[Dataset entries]
+===+
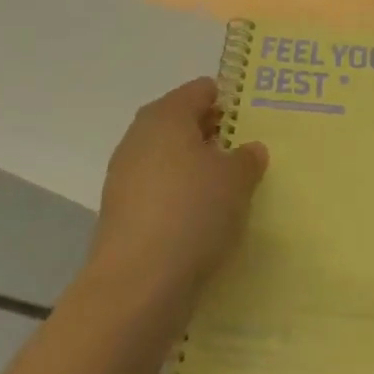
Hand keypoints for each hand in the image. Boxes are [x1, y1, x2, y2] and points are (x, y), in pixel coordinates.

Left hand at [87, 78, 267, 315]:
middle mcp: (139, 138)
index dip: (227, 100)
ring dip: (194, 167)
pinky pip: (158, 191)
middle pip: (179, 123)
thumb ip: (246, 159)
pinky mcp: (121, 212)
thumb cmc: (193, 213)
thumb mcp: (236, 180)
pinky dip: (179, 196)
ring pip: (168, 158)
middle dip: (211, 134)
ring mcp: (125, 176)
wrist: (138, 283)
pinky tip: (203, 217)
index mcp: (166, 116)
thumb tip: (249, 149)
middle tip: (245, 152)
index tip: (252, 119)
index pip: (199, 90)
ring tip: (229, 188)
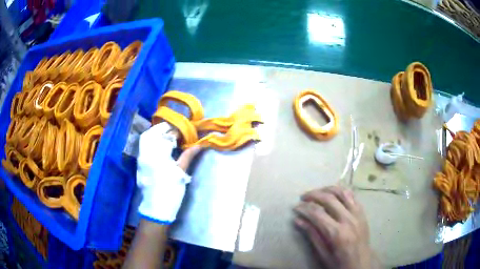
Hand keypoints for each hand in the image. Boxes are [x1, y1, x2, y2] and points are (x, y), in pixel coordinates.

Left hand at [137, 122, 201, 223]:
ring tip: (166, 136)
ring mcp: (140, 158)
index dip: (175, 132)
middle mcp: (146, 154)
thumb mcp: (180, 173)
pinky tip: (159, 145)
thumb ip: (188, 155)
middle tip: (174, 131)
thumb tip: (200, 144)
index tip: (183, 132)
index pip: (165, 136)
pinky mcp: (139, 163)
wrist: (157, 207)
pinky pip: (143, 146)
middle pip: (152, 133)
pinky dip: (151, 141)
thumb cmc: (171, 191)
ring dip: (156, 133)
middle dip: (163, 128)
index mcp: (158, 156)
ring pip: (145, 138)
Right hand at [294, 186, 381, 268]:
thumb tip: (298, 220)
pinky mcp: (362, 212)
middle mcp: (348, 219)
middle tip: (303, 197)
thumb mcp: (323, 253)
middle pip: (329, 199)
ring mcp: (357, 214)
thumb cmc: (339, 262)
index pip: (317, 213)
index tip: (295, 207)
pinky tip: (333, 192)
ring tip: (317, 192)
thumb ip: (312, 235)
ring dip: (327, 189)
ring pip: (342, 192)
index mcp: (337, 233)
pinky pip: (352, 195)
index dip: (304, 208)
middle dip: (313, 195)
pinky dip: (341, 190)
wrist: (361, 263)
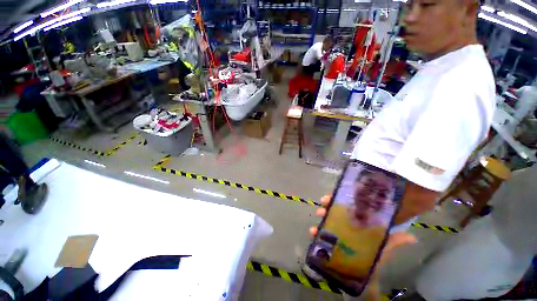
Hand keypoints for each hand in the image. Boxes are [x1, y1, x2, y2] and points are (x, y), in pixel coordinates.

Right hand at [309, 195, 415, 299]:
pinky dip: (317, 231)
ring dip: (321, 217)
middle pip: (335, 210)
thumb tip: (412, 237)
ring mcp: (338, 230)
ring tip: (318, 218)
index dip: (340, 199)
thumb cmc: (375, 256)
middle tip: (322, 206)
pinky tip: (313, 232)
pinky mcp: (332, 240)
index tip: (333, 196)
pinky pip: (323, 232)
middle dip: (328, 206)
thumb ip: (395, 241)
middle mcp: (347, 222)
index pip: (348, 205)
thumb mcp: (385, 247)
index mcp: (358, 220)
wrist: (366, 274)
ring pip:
+===+
■ **Problem details**: Please write out exactly, and only, the lines from the beginning of the entries through the line containing "middle dip: (211, 134)", including both and skipping all pictures.

■ **Result of the exercise**:
Hand keypoints for each hand in the image. Boxes are [x1, y1, x2, y2] and points are (x, y), in pixel coordinates.

Left hand at [87, 78, 267, 315]:
middle mcp: (139, 138)
index dip: (227, 100)
ring dip: (194, 167)
pinky pip: (158, 191)
middle pip: (179, 123)
thumb ip: (246, 159)
pinky mcp: (121, 212)
thumb cmc: (193, 213)
thumb mcp: (236, 180)
pinky dip: (179, 196)
ring pip: (168, 158)
middle dip: (211, 134)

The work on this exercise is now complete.